Metaphysical philosophy has hitherto surmounted this difficulty by denying that
the one originates in the other and assuming for the more highly valued thing
miraculous source in the very kernel and being of ‘thing in itself’ [ibid].
Esei-esei Nietzsche memukau saya dan enak
dibaca, terutama esei-esei yang ditulisnya untuk setiap pengantar dan pembukaan
buku-bukunya, sebelum ia memasuki dan menenggelamkan diri ke dalam wawasan
pemikiran yang enigmatik dan aforistik. Pemikiran yang seakan-akan sengaja
mengarungi kegelapan dan kebisuan malam-malamnya sebagai seorang lelaki yang
setia dengan kesendirian. Seringkali membuat saya sendiri besimpati dengan
tuturan dan cerita-cerita latar-belakang yang dikisahkannya:
“From this morbid isolation, from the desert
of these years of temptation and experiment, it is still a long road to that
tremendous overflowing certainty and health which may not dispense even with
wickedness, as a means and fish-hook of knowledge, to that mature freedom of
spirit which is equally self-mastery and discipline of the heart and permits
access to many and contradictory modes of thought – to that inner spaciousness
and indulgence of superabundance which excludes the danger that spirit may even
on its own road perhaps lose itself and become infatuated and remain seated
intoxicated in some corner or other, to that superfluity of formative,
curative, moulding and restorative force which is precisely the sign of great
health, that superfluity which grants to the free spirit the dangerous
privilege of living experimentally and of being allowed to offer itself to
adventure….[Human, All Too Human: Preface].
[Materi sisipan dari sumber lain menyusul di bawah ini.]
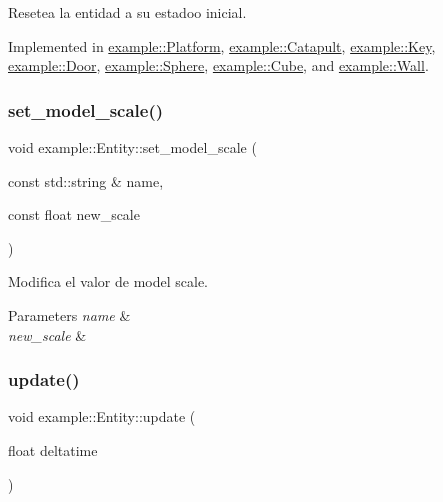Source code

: Resetea la entidad a su estadoo inicial. 



Implemented in \mbox{\hyperlink{classexample_1_1_platform_ae38e7d4e1870a52e5b070417c5a64cb4}{example\+::\+Platform}}, \mbox{\hyperlink{classexample_1_1_catapult_acbef58b1295f5ddfedd45d92bd6fbfcf}{example\+::\+Catapult}}, \mbox{\hyperlink{classexample_1_1_key_aff9c8392d5275a833d005673b0273785}{example\+::\+Key}}, \mbox{\hyperlink{classexample_1_1_door_a1743bad7a1a941423b0567a1cdc26c21}{example\+::\+Door}}, \mbox{\hyperlink{classexample_1_1_sphere_ae76b4b7d9d5a4f14fe0308bf576a5a62}{example\+::\+Sphere}}, \mbox{\hyperlink{classexample_1_1_cube_ac584c2440bddb8afdf9d2adf666ccd59}{example\+::\+Cube}}, and \mbox{\hyperlink{classexample_1_1_wall_a41f0246b24c58e2f7adf6be5284dccd4}{example\+::\+Wall}}.

\mbox{\label{classexample_1_1_entity_ad9d57f2c8d41b5b977a79a0b8d24d859}} 
\subsubsection{\texorpdfstring{set\_model\_scale()}{set\_model\_scale()}}
{\footnotesize\ttfamily void example\+::\+Entity\+::set\+\_\+model\+\_\+scale (\begin{DoxyParamCaption}\item[{const std\+::string \&}]{name,  }\item[{const float}]{new\+\_\+scale }\end{DoxyParamCaption})\hspace{0.3cm}{\ttfamily [inline]}}



Modifica el valor de model scale. 


\begin{DoxyParams}{Parameters}
{\em name} & \\
\hline
{\em new\+\_\+scale} & \\
\hline
\end{DoxyParams}
\mbox{\label{classexample_1_1_entity_a1f987399c6c2f5e83b2d245d81cc3b7e}} 
\subsubsection{\texorpdfstring{update()}{update()}}
{\footnotesize\ttfamily void example\+::\+Entity\+::update (\begin{DoxyParamCaption}\item[{float}]{deltatime }\end{DoxyParamCaption})\hspace{0.3cm}{\ttfamily [virtual]}}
Derrida menyebut gaya bahasa dan tulisan
Nietzsche sebagai teks dan praktek tulisan yang merayakan kontradiksi dan
perbedaan dalam dirinya sendiri. Sedangkan Richard Schacht memahami Human, All
Too Human-nya sebagai “monument of crisis”, mungkin karena ditulis dalam
masa-masa kesepian dan dekadensi kesehatannya, dan tentu saja sebagaimana
Richard Schacht membacanya, krisis yang dipahami Nietzsche sendiri sebagai
krisis kultural dan intelektual Eropa selama menulis buku-bukunya.